S 5.125 Protection of communication with SAP systems
Initiation responsibility: IT Security Officer, Head of IT
Implementation responsibility: Administrator
An SAP system communicates with SAP clients, browsers, applications and other SAP systems using the local network. Data is also exchanged between the SAP system components. In both cases, data requiring protection is transmitted. This not only includes the data used by the users for authentication (e.g. user names and passwords, SSO tickets, and SAPSSO2 cookies), but also business data processed by the functions called.
For this reason, it is necessary to decide whether any and, if so, which protection mechanism will be used to secure communications. The communication methods can mainly be divided into the following classes:
- RFC communication:
In this case, the data is transmitted as plain text. Protocols based on RFC, for example the DIAG protocol used by SAPgui clients, compress the data. However, compression is not a protection mechanism. In addition, it is possible to disable compression. - HTTP-based communication:
The data is transmitted as plain text. - TCP/IP communication:
The data is transmitted as plain text.
When transmitting data worthy of protection to and from SAP systems, the data should be encrypted. Various methods can be used to protect the data. It is therefore necessary to decide which method is the most favourable in terms of the costs and benefits. The decision must be documented so that it can be understood later.
Use of IPSec
IPSec provides general security for communication at the IP level: All data packets are encrypted and their integrity is protected. One advantage of this method is that no changes must be made to the configuration at the SAP system level, since IPSec protection is configured at the operating system level.
If SAP systems are operated in networks containing only computers running Windows (Windows 2000 and higher), IPSec is available as a standard component and is also available at no additional cost (for licenses, for example). However, its configuration needs to be administrated. Additional information can be found in S 5.90 Use of IPSec under Windows.
When using IPSec, the communications both of the ABAP stack and the Java stack are protected.
Use of SNC
Communication within an SAP system can be protected using SNC (Secure Network Communications). Note, though, that SNC is only a standardised interface and it is necessary to purchase, license, and install SNC-compliant protection libraries separately (also referred to as an SNC libraries, SNC modules, or SNC implementations).
SNC offers different levels of protection. However, it mainly offers components for authentication and encryption. Different algorithms are used for authentication and encryption depending on the SNC library. SNC provides general security for communications at the SAP system level.

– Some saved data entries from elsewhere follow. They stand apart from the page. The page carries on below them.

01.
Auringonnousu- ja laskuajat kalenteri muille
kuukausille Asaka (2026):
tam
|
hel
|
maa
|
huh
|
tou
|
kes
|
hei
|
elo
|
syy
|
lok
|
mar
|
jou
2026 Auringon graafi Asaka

When purchasing SNC implementations, the following must be taken into consideration:
- Which algorithms are offered? It must be ensured that the product offers adequately secure algorithms with adequate key lengths. Using proprietary and unpublished encryption procedures should be avoided.
- What is the price and license model? Large companies or government agencies may incur significant costs in this regard.

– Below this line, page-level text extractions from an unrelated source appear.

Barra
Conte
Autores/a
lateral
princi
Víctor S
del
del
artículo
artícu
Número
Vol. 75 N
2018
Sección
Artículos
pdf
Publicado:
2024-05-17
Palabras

- Authentication for SNC is performed outside of the SAP system. How are the SNC users administrated? Do the users need to be administrated using a separate tool or can their administration be integrated into an existing administration structure (e.g. an LDAP server or Windows Active Directory)?
There are SNC implementations available from SAP free of charge that can be used in Windows. Here, there is a choice of an NTLM-based variant only offering authentication and a Kerberos-based variant supporting authentication and encryption.
SNC provides protection both for ABAP stack communication and for Java stack communication, but protection must be configured separately for each stack.
Sources of SAP documentation on the SNC configuration can be found in S 2.346 Use of the SAP documentation.
Use of SSL
The use of SSL is generally recommended for all HTTP-based accesses. This also applies to the internal communication between the components of the SAP system and to other components that provide SSL security (e.g. for LDAP access).
Since SSL uses encryption mechanisms but SAP does not provide encryption mechanisms as a standard component, because different countries have different export/import restrictions, the encryption library (SAP Cryptographic Library, SAP Cryptolib) must be installed additionally. It must be noted that SSL support must be installed separately for the ABAP stack and the Java stack.
SSL negotiates the protection method to be used dynamically between the communication partners. For this reason, weak methods should be removed from the list of allowed methods (this list is referred to as the cipher suite).
References to detailed instructions for the installation and configuration of SSL can be found in S 2.346 Use of the SAP documentation.
Review questions:
- Is the communication from and to SAP systems secured appropriately?
- Is there comprehensible documentation as to which protection mechanisms are used to transmit data worthy of protection from and to SAP systems?
- SNC (Secure Network Communications) for communication from and to SAP systems: Are secure algorithms with sufficiently long keys used?